Picking up the phone
We spent the four months between the filing and the app closing supporting customers through what we actually could help with: accounts, wallets, withdrawals, closures and personal data deletion. Thousands of conversations.
Customers had put their Bitcoin into a product we built and promoted. There is no way to dress that up. The word for what that felt like is shame.
There had been differences of opinion along the way about direction, about what we should have been building. The rebrand from Bitwala to Nuri, the pivot toward mainstream banking, the years spent chasing a full banking licence, all of it pulled focus from what actually needed doing. Nobody forced those decisions through alone, but nobody stopped them either. That amounts to the same thing.
Starting over
The last working day ended at a bar in Berlin Kreuzberg. The company was gone. We had let down hundreds of thousands of customers. And while neither of us felt good about thinking about starting over, what felt worse was not starting over.

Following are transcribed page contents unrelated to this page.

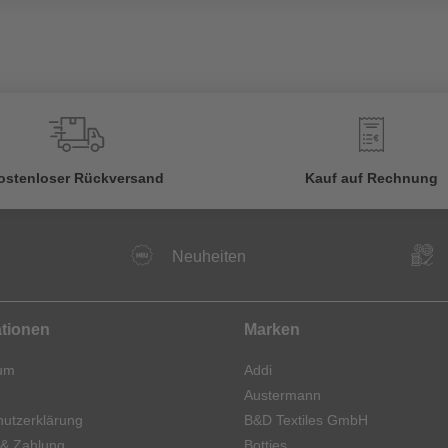
€
ostenloser Rückversand
Kauf auf Rechnung
Neuheiten
ationen
Marken
um
Addi
Austermann
utzerklärung
B&D Textiles GmbH
 & Zahlung
Botties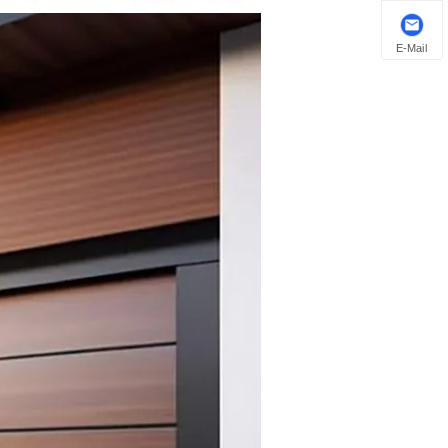
E-Mail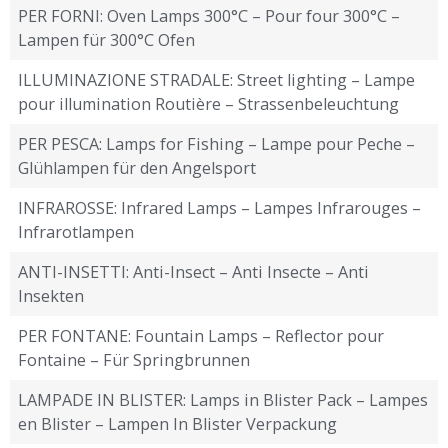
PER FORNI: Oven Lamps 300°C – Pour four 300°C –
Lampen für 300°C Ofen
ILLUMINAZIONE STRADALE: Street lighting – Lampe
pour illumination Routière – Strassenbeleuchtung
PER PESCA: Lamps for Fishing – Lampe pour Peche –
Glühlampen für den Angelsport
INFRAROSSE: Infrared Lamps – Lampes Infrarouges –
Infrarotlampen
ANTI-INSETTI: Anti-Insect – Anti Insecte – Anti
Insekten
PER FONTANE: Fountain Lamps – Reflector pour
Fontaine – Für Springbrunnen
LAMPADE IN BLISTER: Lamps in Blister Pack – Lampes
en Blister – Lampen In Blister Verpackung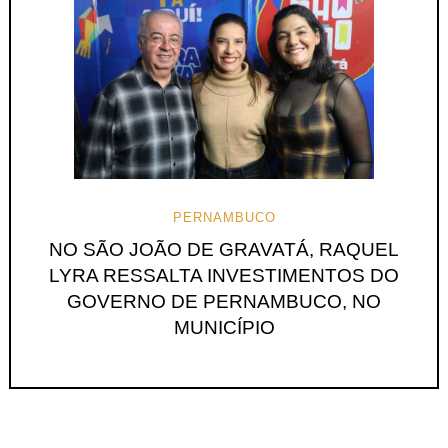
PERNAMBUCO
NO SÃO JOÃO DE GRAVATÁ, RAQUEL
LYRA RESSALTA INVESTIMENTOS DO
GOVERNO DE PERNAMBUCO, NO
MUNICÍPIO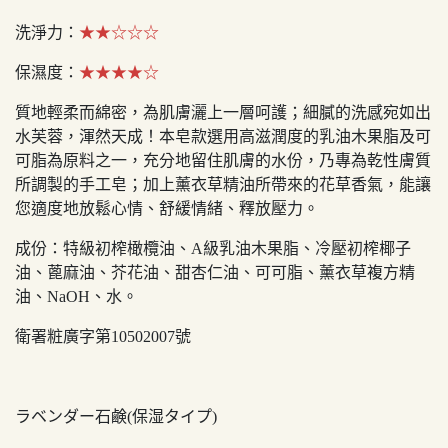
洗淨力：
★★☆☆☆
保濕度：
★★★★☆
質地輕柔而綿密，為肌膚灑上一層呵護；細膩的洗感宛如出
水芙蓉，渾然天成！本皂款選用高滋潤度的乳油木果脂及可
可脂為原料之一，充分地留住肌膚的水份，乃專為乾性膚質
所調製的手工皂；加上薰衣草精油所帶來的花草香氣，能讓
您適度地放鬆心情、舒緩情緒、釋放壓力。
成份：特級初榨橄欖油、A級乳油木果脂、冷壓初榨椰子
油、蓖麻油、芥花油、甜杏仁油、可可脂、薰衣草複方精
油、NaOH、水。
衛署粧廣字第10502007號
ラベンダー石鹸(保湿タイプ)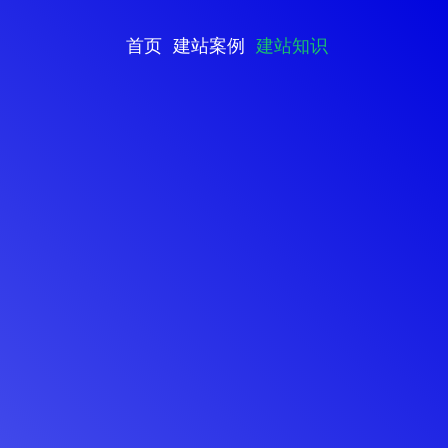
首页
建站案例
建站知识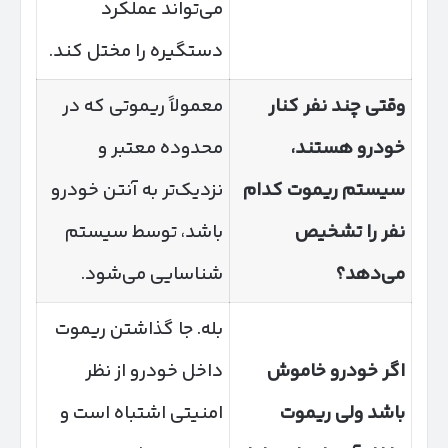
می‌تواند عملکرد
دستگیره را مختل کند.
وقتی چند نفر کنار
معمولاً ریموتی که در
خودرو هستند،
محدوده معتبر و
سیستم ریموت کدام
نزدیک‌تر به آنتن خودرو
نفر را تشخیص
باشد، توسط سیستم
می‌دهد؟
شناسایی می‌شود.
بله. جا گذاشتن ریموت
اگر خودرو خاموش
داخل خودرو از نظر
باشد ولی ریموت
امنیتی اشتباه است و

When we told people to withdraw their funds in the final weeks, they wrote back saying they now needed two or three different apps to replace what Nuri had done. One thing stayed with us: customers didn't leave. We left them.
The question we kept coming back to was whether the collapse proved us wrong about everything, or whether we were right about the problem and wrong about how we tried to solve it. Our co-founder Jan put it plainly: the dreams were too big, we had become dependent on the wrong partners, and we had spent years tangled up in banking-licence complexity that took us further from the thing people actually wanted. We decided we knew what the problem was. We had just been solving it badly.
What we built the second time
Several blockchain projects offered significant money to put their coin front and centre in the new product. We turned all of them down. For a company rebuilding from nothing, that wasn't a straightforward call.
We went back to the name we started with in 2014. Bitwala. What we kept was the thing customers had actually come for: a way to own Bitcoin, hold it properly, and spend it in real life, without the partnerships and detours that had pulled us away from that the first time. No fiat banking layer we didn't control. No third-party yield products. No dependency on a single counterparty whose collapse could take our users down with it.
None of this makes the original failure unhappen. It doesn't return the funds that were lost. It's the version of the company we should have built the first time.
You know something most people don't
You lost money on a platform, or you watched someone else lose theirs, or you've just been paying attention long enough. Either way, you understand something most people had to learn the hard way. You know what questions to ask, what promises to ignore, and what a platform that actually respects ownership looks like.
We learned all of that too, from the other side. Bitwala is what we built when we finally understood what it meant: a Wallet that keeps your keys yours, a Card that lets you spend without giving up control and a team with no excuse for getting it wrong again.